The fingerprinting is aimed at preventing illegal entrants

Asylum seekers as young as 14 will be fingerprinted regardless of whether they are suspected of having committed any offence, the Home Office has said.

The measure is aimed at cracking down on immigrants seeking to enter the UK illegally, the department said.

The UK is "opting in" to a proposed new European Union electronic fingerprint database.

The aim is to stop "asylum shopping", when immigrants denied asylum by one EU member state apply again to another.

[ image: Roche: EU members face growing problems of illegal immigration]
Roche: EU members face growing problems of illegal immigration
The government also hopes the so-called Eurodac Regulation will make it easier to enforce the Dublin Convention, under which the first member state an asylum seeker passes through has responsibility for processing the claim.

Illegal entrants suspected of planning to make unjustified asylum claims could also have their fingerprints stored on the database.

The planned development will be discussed at next week's Special European Council meeting in Tampere, Finland, aimed at encouraging greater co-operation between states in handling the immigration and asylum issue.

'Substantial' problem

The Home Office said it was difficult to gauge how widespread a problem "asylum shopping" was, but did say it believed experience suggested it was "substantial".

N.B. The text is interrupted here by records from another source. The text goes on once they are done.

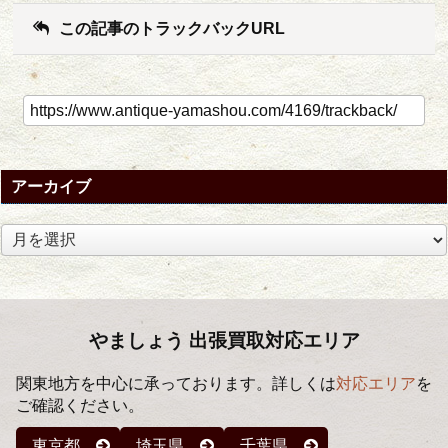
この記事のトラックバックURL
アーカイブ
ア
ー
カ
イ
ブ
やましょう 出張買取対応エリア
関東地方を中心に承っております。詳しくは
対応エリア
を
ご確認ください。
東京都
埼玉県
千葉県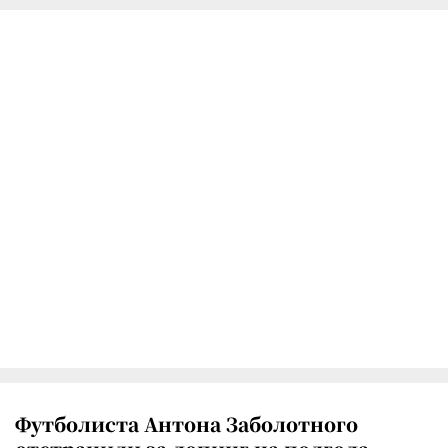
Футболиста Антона Заболотного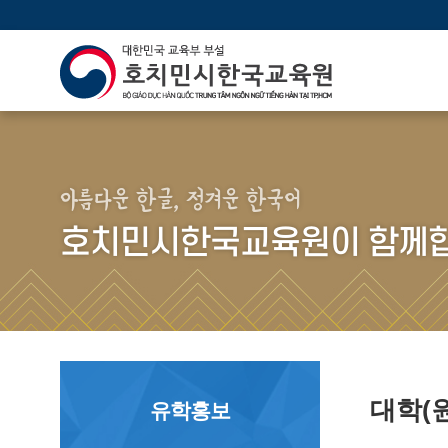
아름다운 한글, 정겨운 한국어
호치민시한국교육원이 함께합
대학(
유학홍보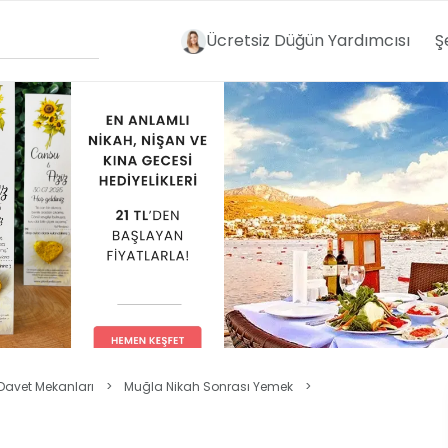
Ücretsiz Düğün Yardımcısı
Ş
Davet Mekanları
>
Muğla Nikah Sonrası Yemek
>
ı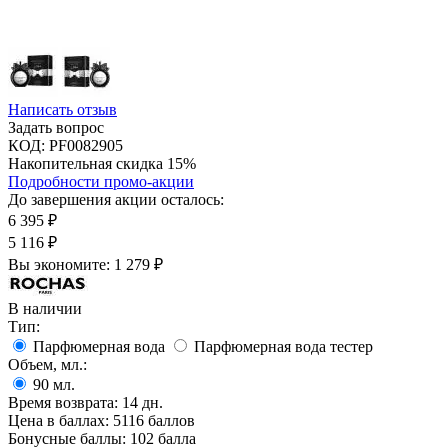
Написать отзыв
Задать вопрос
КОД:
PF0082905
Накопительная скидка 15%
Подробности промо-акции
До завершения акции осталось:
6 395
₽
5 116
₽
Вы экономите:
1 279
₽
В наличии
Тип:
Парфюмерная вода
Парфюмерная вода тестер
Объем, мл.:
90
мл.
Время возврата:
14 дн.
Цена в баллах:
5116 баллов
Бонусные баллы:
102 балла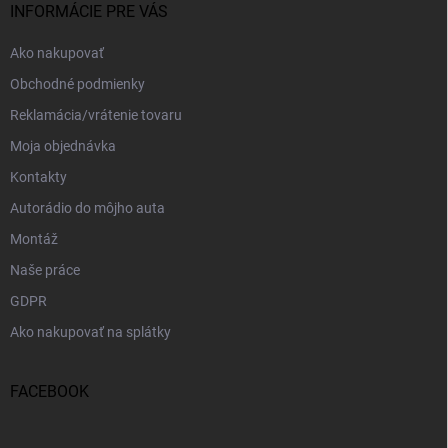
i
INFORMÁCIE PRE VÁS
e
Ako nakupovať
Obchodné podmienky
Reklamácia/vrátenie tovaru
Moja objednávka
Kontakty
Autorádio do môjho auta
Montáž
Naše práce
GDPR
Ako nakupovať na splátky
FACEBOOK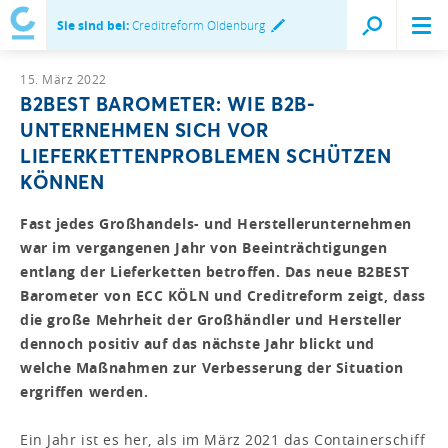
Sie sind bei:
Creditreform Oldenburg
15. März 2022
B2BEST BAROMETER: WIE B2B-
UNTERNEHMEN SICH VOR
LIEFERKETTENPROBLEMEN SCHÜTZEN
KÖNNEN
Fast jedes Großhandels- und Herstellerunternehmen
war im vergangenen Jahr von Beeinträchtigungen
entlang der Lieferketten betroffen. Das neue B2BEST
Barometer von ECC KÖLN und Creditreform zeigt, dass
die große Mehrheit der Großhändler und Hersteller
dennoch positiv auf das nächste Jahr blickt und
welche Maßnahmen zur Verbesserung der Situation
ergriffen werden.
Ein Jahr ist es her, als im März 2021 das Containerschiff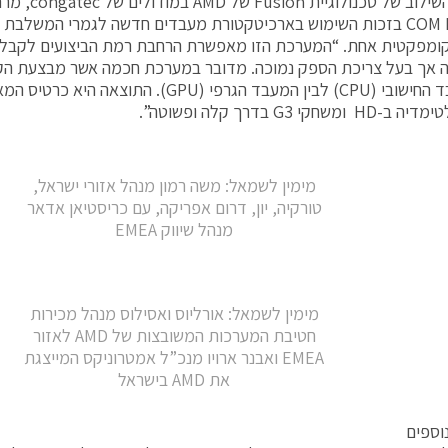
לדבריו, השילוב של
COM Express בזכות השימוש בארכיטקטורת מעבדים חדשה לגמרי המשלב
ומפקטית אחת. “המערכת הזו מאפשרת הרחבת רמת הביצועים לקבלת
ה אך בעל צריכת הספק נמוכה. מדובר במערכת חכמה אשר מבצעת ה
בין המעבד החישובי (CPU) לבין המעבד הגרפי (GPU). 
משחקי G3 בדרך קלה ופשוטה”.
מימין לשמאל: משה רמון מנהל אזורי ישראל,
טורקיה, יון, דרום אפריקה, עם כריסטיאן אדאר
מנהל שיווק EMEA
מימין לשמאל: אורליוס ואסילוס מנהל מכירות
חטיבת המערכות המשובצות של AMD לאזור
EMEA ואבנר ארויו מנכ”ל אמטרוניקס המייצגת
את AMD בישראל
וספים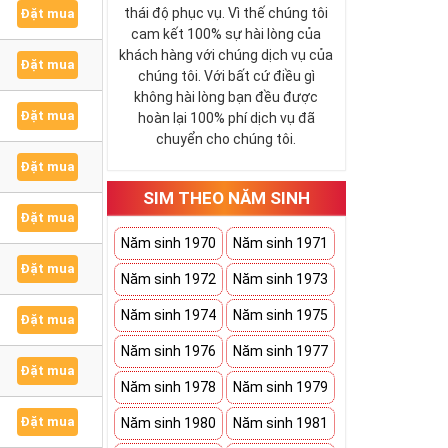
thái độ phục vụ. Vì thế chúng tôi
Đặt mua
cam kết 100% sự hài lòng của
khách hàng với chúng dịch vụ của
Đặt mua
chúng tôi. Với bất cứ điều gì
không hài lòng bạn đều được
Đặt mua
hoàn lại 100% phí dịch vụ đã
chuyển cho chúng tôi.
Đặt mua
SIM THEO NĂM SINH
Đặt mua
Năm sinh 1970
Năm sinh 1971
Đặt mua
Năm sinh 1972
Năm sinh 1973
Năm sinh 1974
Năm sinh 1975
Đặt mua
Năm sinh 1976
Năm sinh 1977
Đặt mua
Năm sinh 1978
Năm sinh 1979
Đặt mua
Năm sinh 1980
Năm sinh 1981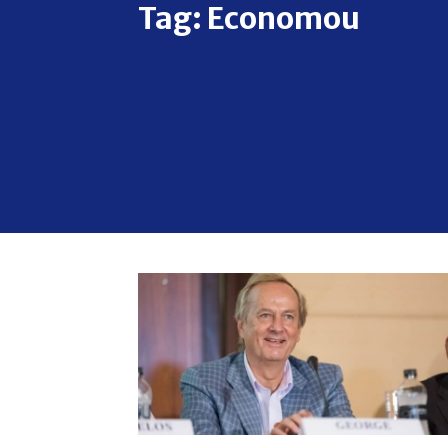
Tag:
Economou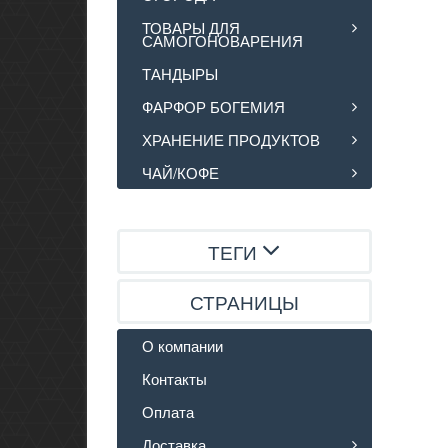
ТОВАРЫ ДЛЯ
САМОГОНОВАРЕНИЯ
ТАНДЫРЫ
ФАРФОР БОГЕМИЯ
ХРАНЕНИЕ ПРОДУКТОВ
ЧАЙ/КОФЕ
ТЕГИ
СТРАНИЦЫ
О компании
Контакты
Оплата
Доставка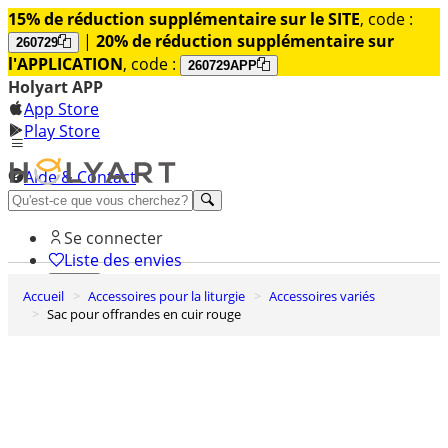
15% de réduction supplémentaire sur le SITE
, code :
|
20% de réduction supplémentaire sur
260729
l'APPLICATION
, code :
260729APP
Holyart APP
App Store
Play Store
Aide & Contact
Découvrez Premium
Se connecter
Liste des envies
Accueil
Accessoires pour la liturgie
Accessoires variés
0
Sac pour offrandes en cuir rouge
Panier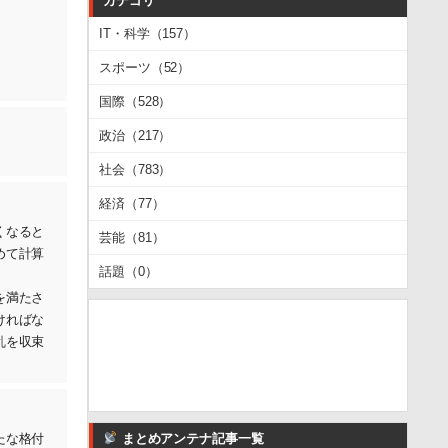
カテゴリ
IT・科学（157）
スポーツ（52）
国際（528）
政治（217）
社会（783）
経済（77）
くなると
芸能（81）
めて計算
話題（0）
を満たさ
ければな
乱を収束
たな格付
まとめアンテナ記事一覧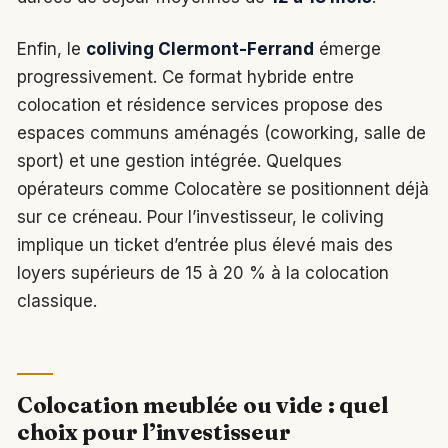
Enfin, le
coliving Clermont-Ferrand
émerge
progressivement. Ce format hybride entre
colocation et résidence services propose des
espaces communs aménagés (coworking, salle de
sport) et une gestion intégrée. Quelques
opérateurs comme Colocatère se positionnent déjà
sur ce créneau. Pour l’investisseur, le coliving
implique un ticket d’entrée plus élevé mais des
loyers supérieurs de 15 à 20 % à la colocation
classique.
Colocation meublée ou vide : quel
choix pour l’investisseur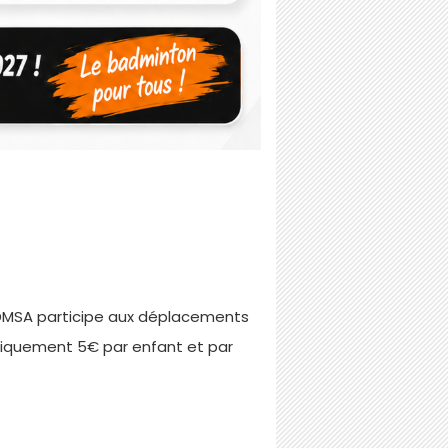
 MDMSA participe aux déplacements
uniquement 5€ par enfant et par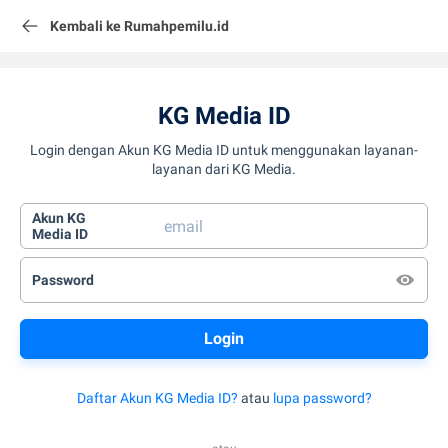
Kembali ke Rumahpemilu.id
KG Media ID
Login dengan Akun KG Media ID untuk menggunakan layanan-
layanan dari KG Media.
Akun KG
Media ID
Password
Daftar Akun KG Media ID?
atau
lupa password?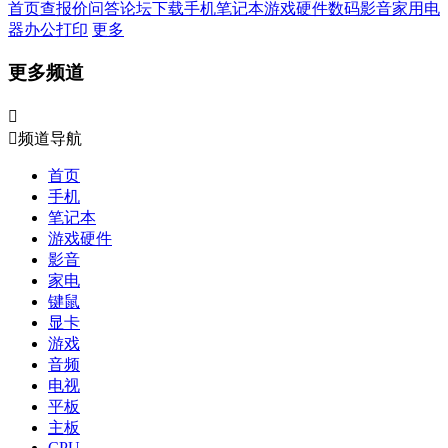
首页
查报价
问答
论坛
下载
手机
笔记本
游戏硬件
数码影音
家用电
器
办公打印
更多
更多频道


频道导航
首页
手机
笔记本
游戏硬件
影音
家电
键鼠
显卡
游戏
音频
电视
平板
主板
CPU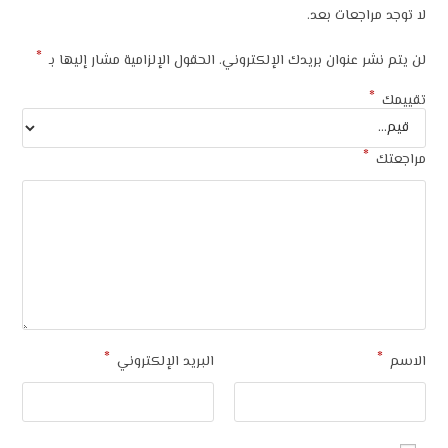
لا توجد مراجعات بعد.
*
لن يتم نشر عنوان بريدك الإلكتروني.
الحقول الإلزامية مشار إليها بـ
*
تقييمك
*
مراجعتك
*
*
الاسم
البريد الإلكتروني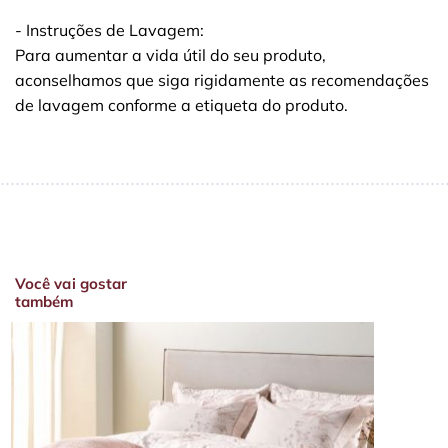
- Instruções de Lavagem:
Para aumentar a vida útil do seu produto,
aconselhamos que siga rigidamente as recomendações
de lavagem conforme a etiqueta do produto.
Você vai gostar
também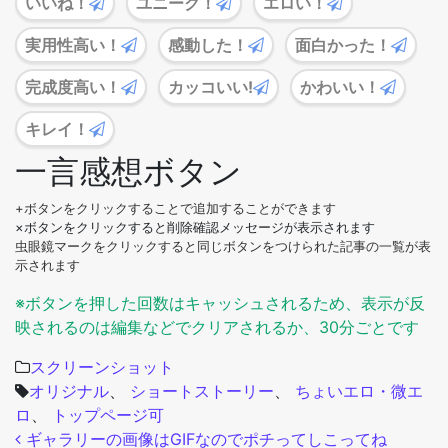
いいね！
ユニーク！
エロい！
実用性高い！
感動した！
面白かった！
完成度高い！
カッコいい!
かわいい！
キレイ！
一言感想ボタン
+ボタンをクリックすることで追加することができます
×ボタンをクリックすると削除確認メッセージが表示されます
虫眼鏡マークをクリックすると同じボタンをつけられた記事の一覧が表
示されます
※ボタンを押した回数はキャッシュされるため、表示が反
映されるのは編集などでクリアされるか、30分ごとです
スクリーンショット
オリジナル
、
ショートストーリー
、
ちょいエロ・微エ
ロ
、
トップページ可
投稿ナビゲーション
ギャラリーの画像はGIFなのでポチってしこってね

Of the 2,843 asylum applications received at Waterloo and 4,445 at Dover between January and August this year, all will have travelled through at least one EU member state and a certain proportion would certainly have claimed asylum or been detected as an illegal immigrant there, said the Home Office.

Minister Barbara Roche said EU states were committed to protecting genuine refugees.

She said: "However, all member states also face serious and growing problems of illegal immigration."

"We need to work co-operatively to tackle asylum and migration pressures, and develop a Europe-wide strategy for action."